Three Things About Elsie(54)



And so we did, and Jack closed the front door behind us with a whisper of a click. We followed him along the path. ‘Ronnie will never know we’ve even been in there,’ he said, over his shoulder.

‘No,’ Elsie said. ‘He won’t.’

Which was fine, if it hadn’t been for the sheet music. And all the way back to the flat, and all that night after Jack and Elsie had left, I lay awake and wondered if I’d done the right thing.

Mabel Fogg lives at the very top of a house on the very top of a hill. The rest of the house belongs to her daughter and her granddaughter, and three generations of women balance their lives on top of each other, like tiers on a wedding cake.

‘I’d quite like to live like that,’ said Jack. We twisted along the driveway and rattled our kidneys in all the potholes.

Chris didn’t utter a single word.

I was composing a very complicated letter to the Highways Agency, and I decided to compose it out loud, to give other people a chance to chip in. Elsie was sitting next to me and I told her off for yawning.

‘Will you please stop,’ I said. ‘You’re making me do it as well.’

‘I didn’t sleep very well.’ She yawned again. ‘The music kept me awake.’

‘Music?’ I said. ‘I didn’t hear any music.’

‘What do you reckon, Chris?’ Jack abandoned his walking stick and gripped the dashboard instead. ‘How about I move into your loft? I’d only need a bedroom, because I’d be able to sit in your lounge with you every night.’

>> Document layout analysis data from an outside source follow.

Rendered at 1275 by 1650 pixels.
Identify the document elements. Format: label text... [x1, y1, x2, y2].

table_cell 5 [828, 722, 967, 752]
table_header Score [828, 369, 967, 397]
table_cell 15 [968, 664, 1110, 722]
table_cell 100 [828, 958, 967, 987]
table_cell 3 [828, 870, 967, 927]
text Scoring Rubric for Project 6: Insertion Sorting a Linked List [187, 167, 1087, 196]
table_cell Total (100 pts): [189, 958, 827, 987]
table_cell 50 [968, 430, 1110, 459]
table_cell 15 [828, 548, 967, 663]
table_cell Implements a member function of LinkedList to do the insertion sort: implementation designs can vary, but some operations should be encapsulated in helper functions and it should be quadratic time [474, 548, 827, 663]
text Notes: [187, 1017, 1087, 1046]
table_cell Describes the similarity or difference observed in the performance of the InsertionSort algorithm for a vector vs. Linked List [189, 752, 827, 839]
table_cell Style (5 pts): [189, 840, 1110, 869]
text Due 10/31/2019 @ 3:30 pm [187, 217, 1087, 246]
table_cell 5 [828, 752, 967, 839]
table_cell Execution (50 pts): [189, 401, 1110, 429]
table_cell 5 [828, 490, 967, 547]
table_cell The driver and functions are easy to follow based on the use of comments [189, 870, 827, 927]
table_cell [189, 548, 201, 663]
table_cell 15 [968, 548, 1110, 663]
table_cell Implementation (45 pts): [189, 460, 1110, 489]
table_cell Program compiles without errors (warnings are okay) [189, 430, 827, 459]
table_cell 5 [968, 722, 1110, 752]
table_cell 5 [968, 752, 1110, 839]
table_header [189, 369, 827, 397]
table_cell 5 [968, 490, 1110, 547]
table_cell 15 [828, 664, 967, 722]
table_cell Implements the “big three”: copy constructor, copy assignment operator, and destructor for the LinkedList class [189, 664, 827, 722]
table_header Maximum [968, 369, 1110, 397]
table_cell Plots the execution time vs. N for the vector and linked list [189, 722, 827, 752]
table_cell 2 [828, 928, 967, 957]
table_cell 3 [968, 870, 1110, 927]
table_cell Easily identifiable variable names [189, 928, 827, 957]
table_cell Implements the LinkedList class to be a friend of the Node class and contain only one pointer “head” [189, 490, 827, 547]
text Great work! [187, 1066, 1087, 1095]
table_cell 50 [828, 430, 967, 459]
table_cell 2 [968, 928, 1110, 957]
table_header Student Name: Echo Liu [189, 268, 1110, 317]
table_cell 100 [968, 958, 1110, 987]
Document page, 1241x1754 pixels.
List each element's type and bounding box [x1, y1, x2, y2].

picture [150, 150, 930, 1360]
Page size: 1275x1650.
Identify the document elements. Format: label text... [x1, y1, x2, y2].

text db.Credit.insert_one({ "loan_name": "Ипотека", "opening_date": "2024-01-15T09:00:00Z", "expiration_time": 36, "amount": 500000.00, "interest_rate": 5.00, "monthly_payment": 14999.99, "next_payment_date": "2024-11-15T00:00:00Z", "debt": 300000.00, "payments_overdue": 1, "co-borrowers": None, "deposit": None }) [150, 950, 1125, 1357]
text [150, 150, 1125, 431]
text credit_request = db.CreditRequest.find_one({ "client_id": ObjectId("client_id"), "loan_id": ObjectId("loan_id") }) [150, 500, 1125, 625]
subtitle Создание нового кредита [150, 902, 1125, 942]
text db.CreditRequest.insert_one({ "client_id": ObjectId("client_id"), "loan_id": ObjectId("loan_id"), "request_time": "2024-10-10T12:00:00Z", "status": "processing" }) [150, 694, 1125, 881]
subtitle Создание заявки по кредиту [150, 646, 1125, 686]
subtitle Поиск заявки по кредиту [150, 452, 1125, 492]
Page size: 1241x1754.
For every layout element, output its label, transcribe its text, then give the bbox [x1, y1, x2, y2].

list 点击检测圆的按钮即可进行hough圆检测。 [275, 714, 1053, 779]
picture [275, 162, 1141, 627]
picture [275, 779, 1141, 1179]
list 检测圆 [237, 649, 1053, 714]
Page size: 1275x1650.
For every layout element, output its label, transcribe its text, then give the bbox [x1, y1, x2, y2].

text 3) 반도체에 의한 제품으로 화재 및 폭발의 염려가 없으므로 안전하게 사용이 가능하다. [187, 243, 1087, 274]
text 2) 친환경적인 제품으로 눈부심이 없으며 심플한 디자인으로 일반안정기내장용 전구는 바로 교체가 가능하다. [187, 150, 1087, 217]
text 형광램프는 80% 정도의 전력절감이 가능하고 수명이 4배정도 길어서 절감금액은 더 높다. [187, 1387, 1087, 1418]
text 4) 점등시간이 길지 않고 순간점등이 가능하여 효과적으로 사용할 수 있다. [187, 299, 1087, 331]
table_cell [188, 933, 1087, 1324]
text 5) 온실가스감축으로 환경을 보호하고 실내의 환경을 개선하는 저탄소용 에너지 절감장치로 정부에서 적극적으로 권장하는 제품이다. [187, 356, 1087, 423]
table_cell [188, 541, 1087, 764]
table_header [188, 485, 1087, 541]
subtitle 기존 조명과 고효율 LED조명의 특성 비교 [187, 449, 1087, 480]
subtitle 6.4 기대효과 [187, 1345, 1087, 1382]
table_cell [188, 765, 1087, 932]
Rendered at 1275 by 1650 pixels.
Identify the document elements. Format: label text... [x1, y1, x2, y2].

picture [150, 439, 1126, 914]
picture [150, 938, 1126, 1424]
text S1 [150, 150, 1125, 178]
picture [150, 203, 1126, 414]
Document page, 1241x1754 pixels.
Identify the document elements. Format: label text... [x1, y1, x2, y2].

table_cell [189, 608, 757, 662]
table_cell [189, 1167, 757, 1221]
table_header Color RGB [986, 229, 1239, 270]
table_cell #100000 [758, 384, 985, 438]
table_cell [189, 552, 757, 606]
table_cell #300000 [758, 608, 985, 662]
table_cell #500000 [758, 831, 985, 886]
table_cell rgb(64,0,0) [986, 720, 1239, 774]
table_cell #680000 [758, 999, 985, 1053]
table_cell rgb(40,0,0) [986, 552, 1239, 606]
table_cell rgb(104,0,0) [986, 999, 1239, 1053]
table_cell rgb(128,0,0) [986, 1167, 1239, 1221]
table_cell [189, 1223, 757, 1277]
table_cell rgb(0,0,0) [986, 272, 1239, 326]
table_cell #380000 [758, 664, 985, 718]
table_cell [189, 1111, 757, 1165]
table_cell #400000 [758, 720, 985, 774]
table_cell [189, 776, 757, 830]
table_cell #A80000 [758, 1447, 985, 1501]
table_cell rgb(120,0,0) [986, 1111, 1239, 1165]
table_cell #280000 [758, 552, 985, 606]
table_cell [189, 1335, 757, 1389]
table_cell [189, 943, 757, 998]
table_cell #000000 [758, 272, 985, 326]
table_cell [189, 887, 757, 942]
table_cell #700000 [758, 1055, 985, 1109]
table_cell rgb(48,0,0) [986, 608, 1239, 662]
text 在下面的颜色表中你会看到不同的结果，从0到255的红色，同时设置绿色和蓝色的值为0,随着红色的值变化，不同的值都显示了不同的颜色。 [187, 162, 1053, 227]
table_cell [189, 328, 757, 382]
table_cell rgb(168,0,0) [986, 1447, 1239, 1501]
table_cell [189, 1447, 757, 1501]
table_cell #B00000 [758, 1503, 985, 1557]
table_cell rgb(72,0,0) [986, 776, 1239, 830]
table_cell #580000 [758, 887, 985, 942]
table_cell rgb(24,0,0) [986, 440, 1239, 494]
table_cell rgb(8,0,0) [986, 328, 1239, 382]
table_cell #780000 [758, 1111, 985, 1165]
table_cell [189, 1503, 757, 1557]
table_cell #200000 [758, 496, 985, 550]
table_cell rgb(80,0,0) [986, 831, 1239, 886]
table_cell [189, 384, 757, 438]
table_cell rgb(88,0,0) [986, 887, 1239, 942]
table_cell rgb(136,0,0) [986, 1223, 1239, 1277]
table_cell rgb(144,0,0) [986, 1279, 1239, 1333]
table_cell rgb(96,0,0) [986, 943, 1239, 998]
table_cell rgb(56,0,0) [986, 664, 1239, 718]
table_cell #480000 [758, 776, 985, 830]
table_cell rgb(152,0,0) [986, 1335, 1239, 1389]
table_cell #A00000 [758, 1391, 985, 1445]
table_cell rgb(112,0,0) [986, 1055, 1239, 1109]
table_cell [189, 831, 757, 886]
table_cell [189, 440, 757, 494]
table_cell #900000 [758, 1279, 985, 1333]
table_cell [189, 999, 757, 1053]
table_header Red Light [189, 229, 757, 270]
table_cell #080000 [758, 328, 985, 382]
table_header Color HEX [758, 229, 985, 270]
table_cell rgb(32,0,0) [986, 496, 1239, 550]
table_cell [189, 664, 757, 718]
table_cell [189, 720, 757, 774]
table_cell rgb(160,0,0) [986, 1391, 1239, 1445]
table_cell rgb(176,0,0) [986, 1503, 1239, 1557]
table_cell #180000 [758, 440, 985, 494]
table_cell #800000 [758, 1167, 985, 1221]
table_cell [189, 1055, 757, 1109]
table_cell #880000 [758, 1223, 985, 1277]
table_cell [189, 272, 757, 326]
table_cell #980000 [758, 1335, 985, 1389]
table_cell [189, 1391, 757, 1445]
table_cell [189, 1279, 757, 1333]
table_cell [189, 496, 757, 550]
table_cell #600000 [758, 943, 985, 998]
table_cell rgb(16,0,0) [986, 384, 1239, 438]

Chris had been quite cheerful, but all the cheerfulness seemed to disappear back into his face.

Jack looked over the seat and winked at us.

We pulled up at the front of the house, and no more than a second afterwards, a small army of chickens shouted past on their way to somewhere else. Unusual birds, chickens. They’re quite beautiful if you take the time to study them, but they’re like pigeons in that respect. No one ever does. I pointed at them, and started talking about the week I turned into a vegetarian. Miss Bissell nipped it in the bud, which was probably just as well, because mealtimes were becoming something of an ordeal for everyone concerned.

There was a washing line of bedsheets across the lawn, and they snapped and folded in the breeze. It was the kind of house I used to dream I might live in at some point. If things had turned out differently.

‘I don’t remember Mabel very well, do you?’ I said, as we pulled ourselves out of the car.

‘I only remember she never stopped talking,’ Elsie said.

Mabel, however, remembered us. When I rang the day before, she’d spoken as though we’d all seen each other only the previous week. ‘I could tell she was smiling, even over the telephone,’ I said. Mabel waited for us on the porch. She was large and reassuring, in the way that a plumpness can sometimes be strangely comforting. Her hair is grey now, of course, but it’s a steel grey, and it rested carefully on her shoulders. Wrapped around her legs like two small skin grafts, were tiny children.

She shouted, ‘We’ve been waiting for you,’ and when we got closer, the children turned around. They were miniature Mabels. Tiny reflections of a long-ago child. Faces that seemed so familiar, the past was made to look as if it had never really bothered to leave.

Mabel’s daughter made Chris a sandwich (corned beef, not too much pickle, just a pinch of salt), and we sat with Mabel in a room crowded with sunlight and fresh laundry.

She began by apologising for the mess, but the sentence immediately slid into a discussion about her great-grandchildren. They appeared, one by one, as if summoned by an invisible register. With each child I became more fascinated, until I was openly staring at the sixth one with my mouth wide open.

‘Do you not have any children, Florence?’ Mabel said.

‘I didn’t even get as far as a husband.’ I watched the final child disappear from the room. ‘They’re like little pieces of yourself, aren’t they? Even when you’re gone, they’ll still be walking around, carrying on being you. Imagine that!’

Mabel went back to apologising, although to be honest, the room didn’t seem a mess at all. Even though light flooded through a stretch of glass, and picked out all the toys and the clothes, and the colouring books, it looked as though everything was exactly where it was meant to be.

We explored pockets of the past. Favourite stories were retold, to make sure they hadn’t been forgotten. Scenes were sandpapered down to make them easier to hold. When we talked about the war, we didn’t mention the loss and the fear and the misery; we talked about the friendships instead, and the strange solidarity that is always born of making do. There were people missing from our conversation, and others were coloured in and underlined. Those who made life easier were found again, and those who caused problems were disappeared. It’s the greatest advantage of reminiscing. The past can be exactly how you wanted it to be the first time around. This meant, of course, that no one mentioned Ronnie Butler, but just as I was trying to think of a way in, Mabel’s daughter appeared with a pot of tea, and said it was such a coincidence we’d rung, because her mother came back from the British Legion only last week and said she could have sworn she saw Ronnie Butler on a bus.

There was a piece of fruit cake exactly halfway between the plate and my mouth, and it waited there for a good minute before I remembered I was eating it.